Earlier this month, I hosted and facilitated my first Brooklyn event. Everything is Love: An Analysis of Capitalism’s Role in the Movement for Black Lives, in many ways, was an experiment; this event was an effort to innovate the ways in which we study and discuss political theory. Here are three lessons I learned from taking a chance to host this event:
1. Innovation lies at the intersection of pop culture and political theory.
Let’s be real: people don’t read anymore, at least as much as we used to. Considering the human rights movement we need to build, our lack of reading is terrible. Contrary to popular belief, however, I don’t think our lack of reading is our fault. We live in a time in which our attention spans have been eroded by careless business and tech giants who prioritized profit over design. To fall in love with studying again, this time calls for a re-configuring of how we study in the first place.
For me, that innovation lies at the intersection of pop-culture and politics. Pop-culture creates a central meeting place, in which most people will be able to engage with the work. From there, we can truly start the process of teaching people radical theories and politics.
Don’t believe me?

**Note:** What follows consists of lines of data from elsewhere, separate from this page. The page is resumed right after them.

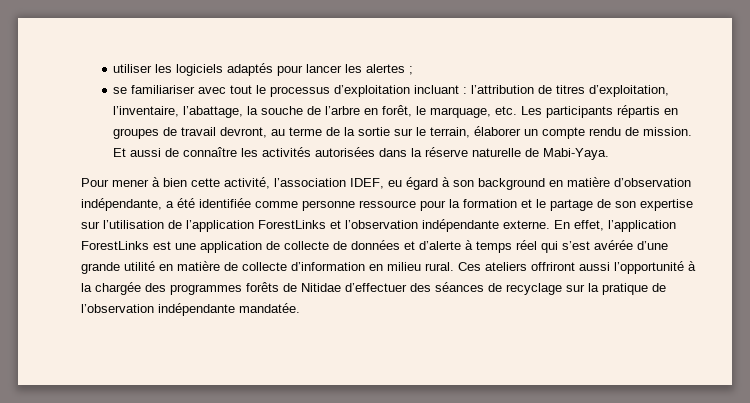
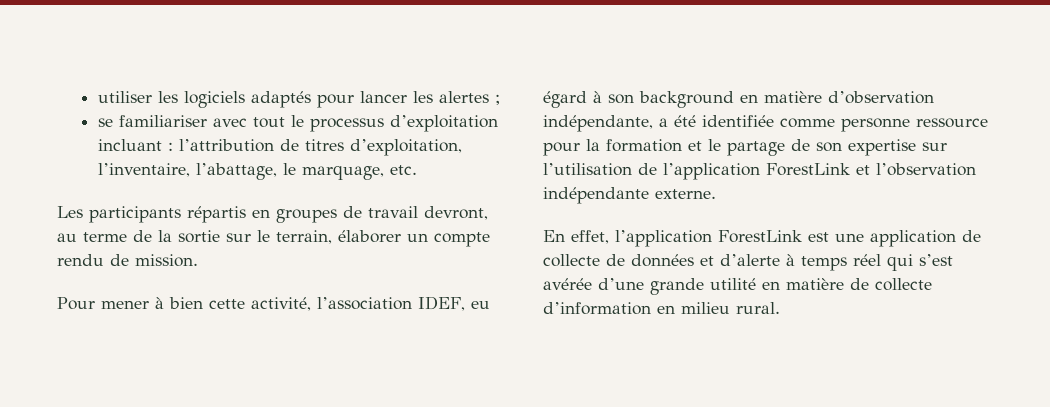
[247,105,413,117] la souche de l’arbre en forêt, -> (277, 171) none
(518, 110) none -> (417, 170) //
[113,147,610,160] Et aussi de connaître les activités autorisées dans la réserve naturelle de Mabi-Yaya. -> (198, 260) none
[258,220,326,229] ForestLinks -> [766,163,850,176] ForestLink
(550, 224) none -> (716, 194) //
[81,241,149,250] ForestLinks -> [718,230,802,243] ForestLink
[458,261,696,274] [81,282,666,295] [81,303,300,316] Ces ateliers offriront aussi l’opportunité à la chargée des programmes forêts de Nitidae d’effectuer des séances de recyclage sur la pratique de l’observation indépendante mandatée. -> (780, 308) none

Ask the over 30 young people who came to the event to learn about and discuss capitalism, Beyoncé and Jay-Z, and liberatory politics.

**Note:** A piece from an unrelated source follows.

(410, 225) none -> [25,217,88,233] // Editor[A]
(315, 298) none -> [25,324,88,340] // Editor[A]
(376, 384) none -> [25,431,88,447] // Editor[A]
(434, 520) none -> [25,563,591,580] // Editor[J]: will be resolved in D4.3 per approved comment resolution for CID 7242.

2. Equity-based pricing is a viable pricing model.
When I was brainstorming for this event, I told my partner that I wanted to implement an equity-based pricing model. His first reaction was “You’re going to trust people?!”
Equity-based pricing takes into account that everyone has different financial capacities. In order to make events more financially accessible, we have to transform our pricing models to account for those who may require financial assistance and those who are more financially well-off. For this event, the universal entrance fee was $5, but if they could afford to pay more, all attendees were given the choice to donate.

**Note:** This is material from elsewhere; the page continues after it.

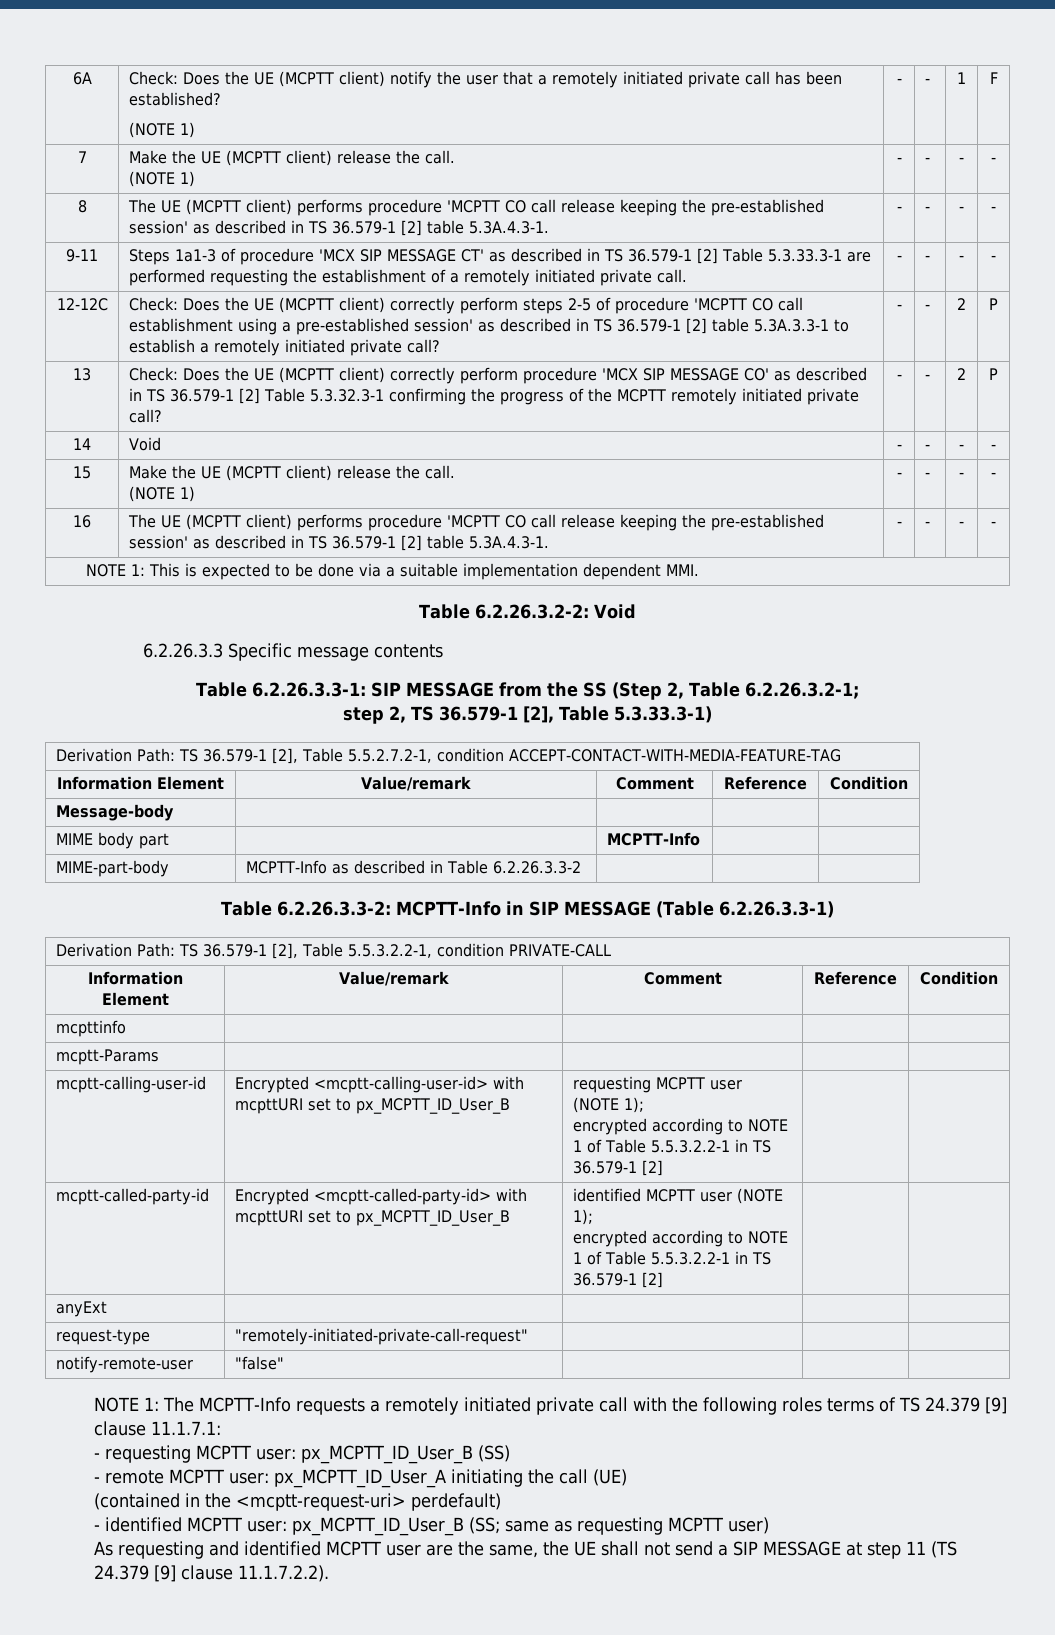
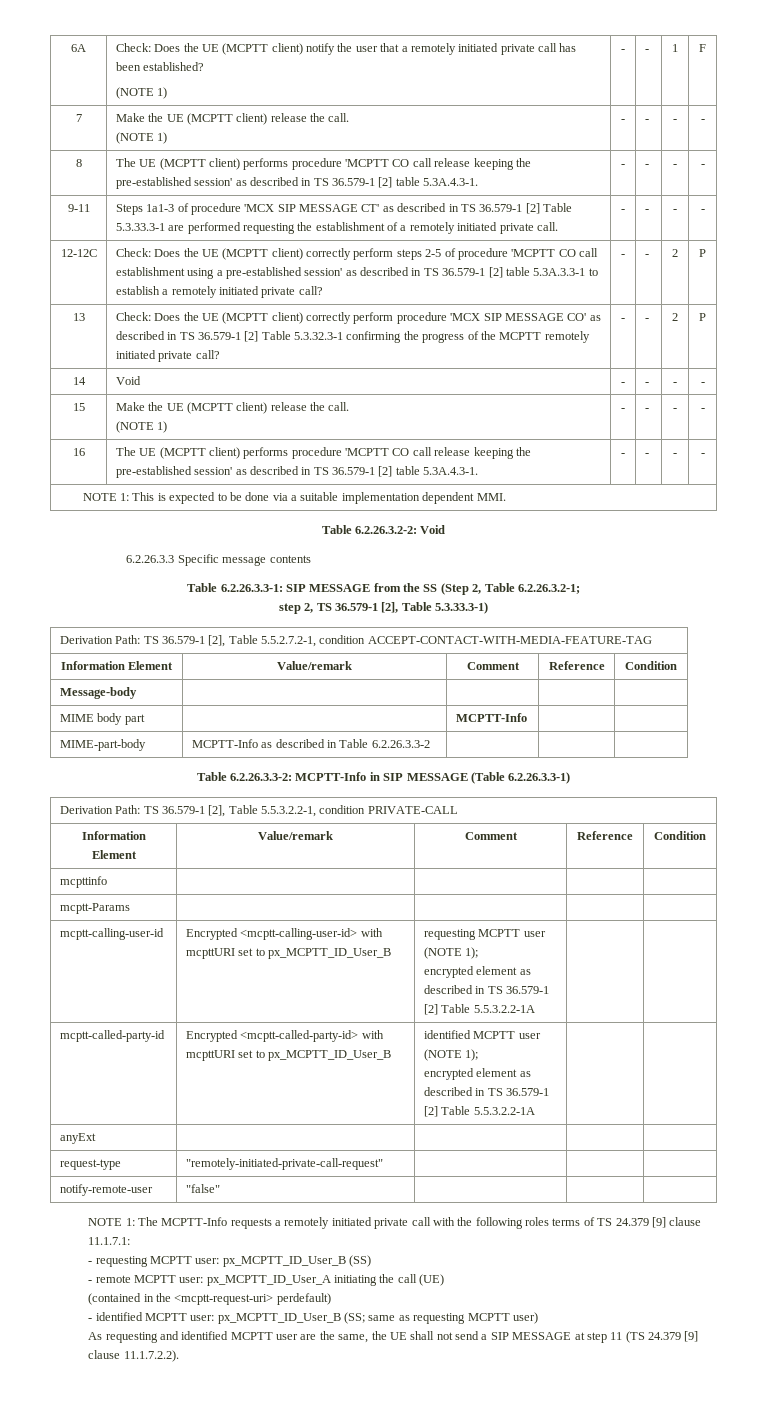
[651,1118,788,1135] [572,1139,771,1153] [572,1160,663,1176] according to NOTE 1 of Table 5.5.3.2.2-1 in TS 36.579-1 [2] -> [476,966,531,975] [423,985,549,994] [423,1004,535,1015] element as described in TS 36.579-1 [2] Table 5.5.3.2.2-1A
[651,1230,788,1247] [572,1251,771,1265] [572,1272,663,1288] according to NOTE 1 of Table 5.5.3.2.2-1 in TS 36.579-1 [2] -> [476,1068,531,1077] [423,1087,549,1096] [423,1106,535,1117] element as described in TS 36.579-1 [2] Table 5.5.3.2.2-1A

In an effort to be transparent, I have included my net income statement below.
As an activist and organizer, I recognize that a key part of my job is to believe that people are capable of serving one another and forming community. Yet, halfway through promotion, I was worried that I wouldn’t be able to pay for all my expenses. But if you notice, donations surpassed ticket sales and even after my expenses, I was able to make a profit of over $90. This proves that an equity based pricing model is extremely viable, especially for events that are rooted in community building.
3. We desperately need more spaces like these.
One guest told me how incredible it was to be in a room filled with predominantly young Black people talking about liberation. Another guest shared with me that after dropping out of college because of a lack of classes that centered Black and POC history, they were discouraged; they didn’t know if they would be able to study outside of an academic institution.
In academia and some social justice spaces, these types of spaces are often difficult to come by - specifically spaces that center Blackness instead of whiteness and multicultural issues. Even more, to have an event, like this one, that brought young people together to actually study political theory is something that gave one of my guests hope and encouragement to innovate and reimagine the ways in which they think about schooling and studying.
Consider this to be your call to action. How can we create more spaces in which young Black and people of color are able to come together to either study and or practice political theory?